On Saturday, I visited his grave and found an elderly couple studying the floral tributes, one of which bore a touching note: "Mike, you wouldn't believe how much a pint of light and bitter would set you back now. Cheers, N." The man was lost in thought but his wife spoke of a simmering resentment about the attitude of local bureaucrats.
"I remember when he died," she said. "And they've never done anything proper to commemorate him. It's shameful."
The 50th anniversary celebrations are largely the work of the local branch of the Jaguar Enthusiasts Club, many of whom arrived sporting Hawthornesque spotted bow ties.
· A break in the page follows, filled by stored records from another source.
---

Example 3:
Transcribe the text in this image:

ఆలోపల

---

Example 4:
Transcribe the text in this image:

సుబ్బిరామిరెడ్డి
This morning they and fellow classic car enthusiasts brought over 70 cars to parade through the town after a church service to mark the occasion - at St Andrews in Farnham, also the venue for Hawthorn's funeral. Among them was the 1955 Le Mans-winning Jaguar D-Type, and the Riley Ulster Imp in which Mike topped the class in his first competitive event, the Brighton Speed Trials in 1950.
"I bought it from Mike's mother in 1959," says the Riley's owner, Tim Ely. "It had no brakes and no fuel tank. He'd raced it for three years but it had a longer competition history than that. It came third in its class at Le Mans in 1934, having been 44th and last in the first hour after stopping to repair accident damage. That year it also won its class in the Ards TT."
Norman Dewis, Hawthorn's friend and Jaguar colleague, read at the service and then led the parade in the '55 Le Mans winner, followed by Damon Hill in another D-type and Sir Stirling Moss in an ex-Duncan Hamilton C-type. Motorsport historian and autosport.com Nostalgia Forum regular Doug Nye brought his immaculate Ecurie Ecosse-liveried C-type. Hundreds of townsfolk braved the rain and wind to cheer them on.
When Mike Hawthorn won the Formula One world championship at Casablanca, motorsport reporters on deadlines filed their copy by telex or by shouting it down crackly phone lines. Today, I write these final paragraphs in the wifi-equipped bar of The Albion, 100 metres or so from the site of the Tourist Trophy garage.
Perhaps, just before mid-day on January 22 1959, patrons here may have been distracted by the squeal of tormented tyres from up the road and looked out of the bay window to see the 'Farnham Flyer' streak by on his final journey.
"It would have been his 80th birthday this April, but it's unlikely he'd have lived that long," says Tony Bailey. "He probably had fewer than five years left. His illness would have got progressively worse and he'd have spent his final months in a wheelchair. For someone like him, perhaps what happened was a mercy."